EAP 2019 Congress and MasterCourse

Epidemiology of Autism Spectrum Disorders: A Multifactorial Model for Populations in Transition

גרי דיאמונד 1,2 Lutfi Jaber 1,2,3 Ditza Tsahor 4
1Pediatric Neurology and Child Development, Schneider Children's Medical Center, Israel
2Pediatrics, Clalit Health Services, Israel
3Pediatrics, Bridge to Peace Community Health Center, Israel
4Autism Center, Asaf Harofeh Medical Center, Israel

Background: Autism Spectrum Disorders (ASD) are a group of developmental disabilities characterized by impairments in social communication, restricted areas of interest, and repetitive and stereotyped patterns of behavior. Symptoms typically are apparent by the age of 3 years.

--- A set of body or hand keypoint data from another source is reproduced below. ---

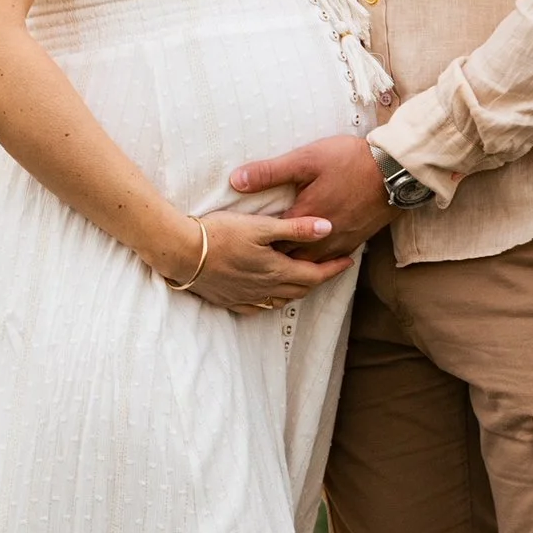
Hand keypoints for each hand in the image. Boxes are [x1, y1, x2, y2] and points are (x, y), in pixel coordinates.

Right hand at [177, 211, 355, 313]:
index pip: (314, 275)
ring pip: (281, 300)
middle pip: (300, 289)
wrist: (182, 252)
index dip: (334, 269)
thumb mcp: (261, 226)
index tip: (350, 260)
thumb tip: (328, 228)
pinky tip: (270, 295)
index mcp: (276, 271)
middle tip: (332, 267)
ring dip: (297, 290)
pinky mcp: (229, 300)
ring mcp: (246, 297)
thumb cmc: (221, 233)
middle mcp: (265, 289)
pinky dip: (272, 300)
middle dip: (319, 279)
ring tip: (306, 278)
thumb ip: (295, 229)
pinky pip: (258, 307)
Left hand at [230, 137, 397, 259]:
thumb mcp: (306, 159)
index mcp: (303, 220)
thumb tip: (235, 180)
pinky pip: (329, 262)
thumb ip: (270, 172)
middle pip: (288, 260)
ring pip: (309, 265)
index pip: (270, 243)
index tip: (239, 243)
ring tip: (277, 261)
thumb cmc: (348, 161)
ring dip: (294, 263)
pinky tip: (310, 256)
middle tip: (253, 257)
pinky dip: (316, 262)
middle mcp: (320, 240)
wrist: (393, 171)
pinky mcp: (354, 243)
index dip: (254, 244)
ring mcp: (339, 244)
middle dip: (271, 259)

Objective: To determine the prevalence of ASD among children of the largest of 4 health maintenance organizations in Israel.

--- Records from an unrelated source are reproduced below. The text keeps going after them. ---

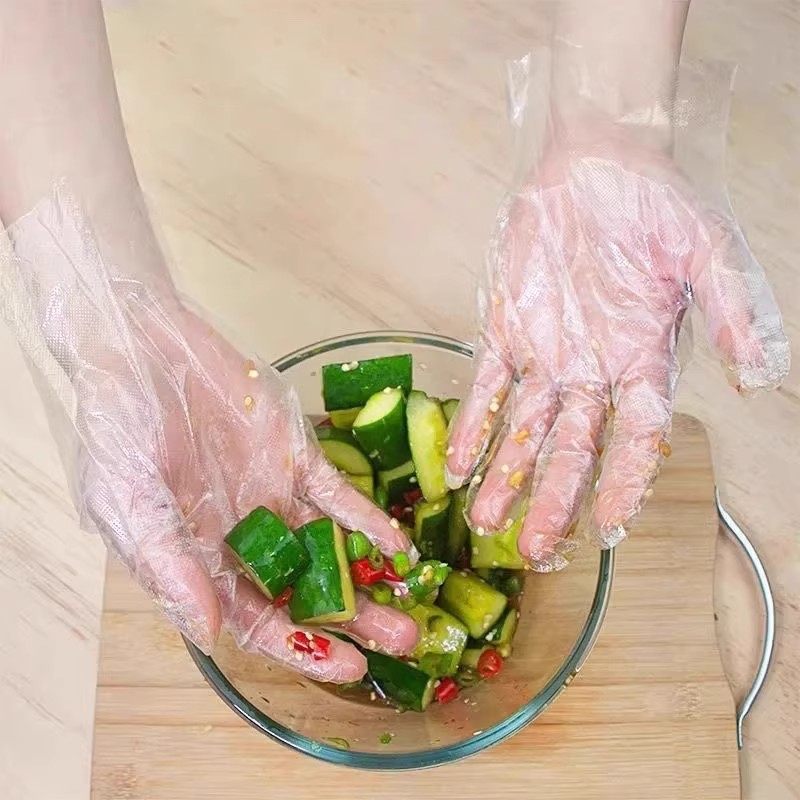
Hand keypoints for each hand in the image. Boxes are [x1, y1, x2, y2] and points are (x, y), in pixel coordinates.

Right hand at [2, 191, 417, 681]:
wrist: (139, 346)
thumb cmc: (117, 426)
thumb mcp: (126, 502)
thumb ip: (169, 567)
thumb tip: (210, 635)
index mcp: (202, 558)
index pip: (257, 618)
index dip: (301, 647)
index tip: (347, 667)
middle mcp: (245, 536)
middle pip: (306, 592)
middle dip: (353, 622)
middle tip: (403, 643)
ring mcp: (273, 496)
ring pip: (330, 550)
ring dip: (370, 578)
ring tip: (413, 608)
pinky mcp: (294, 455)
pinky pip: (339, 495)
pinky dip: (367, 519)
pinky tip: (397, 544)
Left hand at [446, 130, 788, 570]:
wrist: (596, 164)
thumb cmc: (657, 203)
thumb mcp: (706, 250)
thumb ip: (733, 309)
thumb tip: (758, 376)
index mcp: (642, 361)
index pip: (636, 438)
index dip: (624, 482)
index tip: (608, 526)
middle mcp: (593, 371)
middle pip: (572, 450)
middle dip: (552, 499)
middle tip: (532, 550)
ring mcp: (546, 355)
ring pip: (523, 430)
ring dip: (504, 476)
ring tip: (484, 522)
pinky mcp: (506, 330)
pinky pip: (486, 387)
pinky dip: (472, 425)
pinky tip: (458, 465)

Methods: Point prevalence and diagnostic trends of ASD over the past 18 years were examined over a wide geographical area of central Israel, encompassing a database of 331,169 children, age 3-18 years. Special importance was attached to statistics from different religious and ethno-cultural groups as potentially reflecting discrepancies in diagnosis, reporting, and possibly environmentally-related trigger factors in the causality of an essentially genetically determined syndrome.

Results: Overall prevalence was 0.004 (1/250 live births), well below firgures from other similar studies abroad and in Israel. Prevalence figures for the ultra-orthodox Jewish community were the lowest (0.0022), when compared with the general population and Israeli Arabs (0.0033). Time trends indicated a surge of ASD among Israeli Arabs and Ethiopian Jews between the years 2004 and 2015, in contrast with a general flattening for the ultra-orthodox community (p<0.01).

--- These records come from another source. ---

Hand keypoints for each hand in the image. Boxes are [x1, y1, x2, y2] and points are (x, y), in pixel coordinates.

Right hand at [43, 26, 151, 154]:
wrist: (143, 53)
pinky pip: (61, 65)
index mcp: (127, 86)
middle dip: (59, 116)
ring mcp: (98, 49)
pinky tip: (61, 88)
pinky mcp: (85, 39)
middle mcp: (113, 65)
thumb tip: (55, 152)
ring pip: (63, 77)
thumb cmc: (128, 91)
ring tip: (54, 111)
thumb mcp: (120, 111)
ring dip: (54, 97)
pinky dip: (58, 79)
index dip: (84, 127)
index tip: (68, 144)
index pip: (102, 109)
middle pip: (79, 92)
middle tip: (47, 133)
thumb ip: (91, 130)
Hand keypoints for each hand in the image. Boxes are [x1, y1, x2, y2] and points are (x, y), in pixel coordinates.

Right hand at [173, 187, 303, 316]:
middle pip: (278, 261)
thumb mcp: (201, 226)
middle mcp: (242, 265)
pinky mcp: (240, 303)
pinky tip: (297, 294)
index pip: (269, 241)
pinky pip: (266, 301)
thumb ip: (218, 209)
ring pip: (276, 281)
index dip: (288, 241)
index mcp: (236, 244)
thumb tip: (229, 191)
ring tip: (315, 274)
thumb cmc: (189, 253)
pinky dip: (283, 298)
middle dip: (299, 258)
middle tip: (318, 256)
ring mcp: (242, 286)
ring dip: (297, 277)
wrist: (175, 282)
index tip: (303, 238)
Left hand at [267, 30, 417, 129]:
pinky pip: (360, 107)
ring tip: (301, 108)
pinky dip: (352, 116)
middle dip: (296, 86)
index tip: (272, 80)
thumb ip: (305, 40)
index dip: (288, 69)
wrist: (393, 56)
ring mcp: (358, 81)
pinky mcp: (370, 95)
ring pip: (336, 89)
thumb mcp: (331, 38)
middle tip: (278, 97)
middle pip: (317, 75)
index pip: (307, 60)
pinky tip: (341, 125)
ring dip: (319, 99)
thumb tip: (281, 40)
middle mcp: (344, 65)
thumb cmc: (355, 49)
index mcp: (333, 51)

Conclusions: Results indicated that besides discrepancies in diagnosis and reporting factors, there exists a possible relation between clinical expression of an ASD genetic predisposition and the socioeconomic/ cultural environmental factors at work in impacting on the epigenetics in the causality of autism. Our prevalence rates are currently lower than those for ASD in Europe and the USA. The results should be of special interest to planners of health and educational services for the handicapped in countries with minorities or immigrant groups in social transition.